Je me souviens de cette fois où j’ai fait la visite d’une maison avec un couple qui voulait quitter Paris. La femme était enceinte. Elle a commencé à avoir des contractions. Nous avons écourté notre rendez-vous, et elle est partie à la maternité. Trois heures plus tard, elle accouchait de son premier enfant ! Le couple a ensuite acheté la maison avec le jardin et les quatre chambres. Ils ont désormais trois enfants !
Que ne voudriez-vous surtout pas perdre ?

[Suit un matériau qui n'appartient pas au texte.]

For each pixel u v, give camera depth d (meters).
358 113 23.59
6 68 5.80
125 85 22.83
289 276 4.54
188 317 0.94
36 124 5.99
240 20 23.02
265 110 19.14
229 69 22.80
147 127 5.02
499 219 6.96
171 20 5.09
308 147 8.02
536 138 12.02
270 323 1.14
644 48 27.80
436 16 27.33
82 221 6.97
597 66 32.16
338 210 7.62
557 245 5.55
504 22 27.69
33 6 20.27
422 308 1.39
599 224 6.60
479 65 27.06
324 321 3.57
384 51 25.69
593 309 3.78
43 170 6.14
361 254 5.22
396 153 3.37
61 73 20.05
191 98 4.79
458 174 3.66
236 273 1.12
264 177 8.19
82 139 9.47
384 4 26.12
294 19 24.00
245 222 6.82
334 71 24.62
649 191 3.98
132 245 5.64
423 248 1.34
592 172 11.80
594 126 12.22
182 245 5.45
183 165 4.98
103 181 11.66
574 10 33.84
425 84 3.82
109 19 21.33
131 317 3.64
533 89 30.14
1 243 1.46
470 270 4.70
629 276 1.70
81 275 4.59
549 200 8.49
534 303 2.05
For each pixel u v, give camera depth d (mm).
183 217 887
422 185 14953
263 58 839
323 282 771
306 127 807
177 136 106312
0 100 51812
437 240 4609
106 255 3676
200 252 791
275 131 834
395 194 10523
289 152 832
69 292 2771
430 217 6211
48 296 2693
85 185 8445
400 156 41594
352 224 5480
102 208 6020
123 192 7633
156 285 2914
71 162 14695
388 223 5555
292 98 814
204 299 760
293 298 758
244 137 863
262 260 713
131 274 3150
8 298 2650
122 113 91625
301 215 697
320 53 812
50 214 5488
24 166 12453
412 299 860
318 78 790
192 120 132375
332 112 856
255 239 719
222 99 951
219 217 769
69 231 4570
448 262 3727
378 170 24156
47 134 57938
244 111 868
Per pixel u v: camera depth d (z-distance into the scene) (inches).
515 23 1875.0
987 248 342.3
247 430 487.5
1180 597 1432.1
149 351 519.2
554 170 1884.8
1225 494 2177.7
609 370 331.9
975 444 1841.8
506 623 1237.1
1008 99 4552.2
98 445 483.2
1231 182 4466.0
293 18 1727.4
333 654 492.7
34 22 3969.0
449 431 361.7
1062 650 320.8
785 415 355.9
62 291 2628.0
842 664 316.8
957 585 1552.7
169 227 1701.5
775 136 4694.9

Mon indépendance ! J’aime avoir la liberté de prendre le temps avec mes clients. C’était un pari risqué, je dépense beaucoup d’énergie, mais mes clients me nourrissent avec leur reconnaissance. Des agences me proposent de travailler avec elles, mais je ne veux plus. L’immobilier est trop souvent un monde de requins…
Quelle première mesure attendez-vous du nouveau président ?
Je trouve injuste l’impôt sur le revenu portant sur les pensions alimentaires. J’aimerais que le président le supprime. Je pense à toutes ces familles monoparentales qui ont du mal à s’en sortir.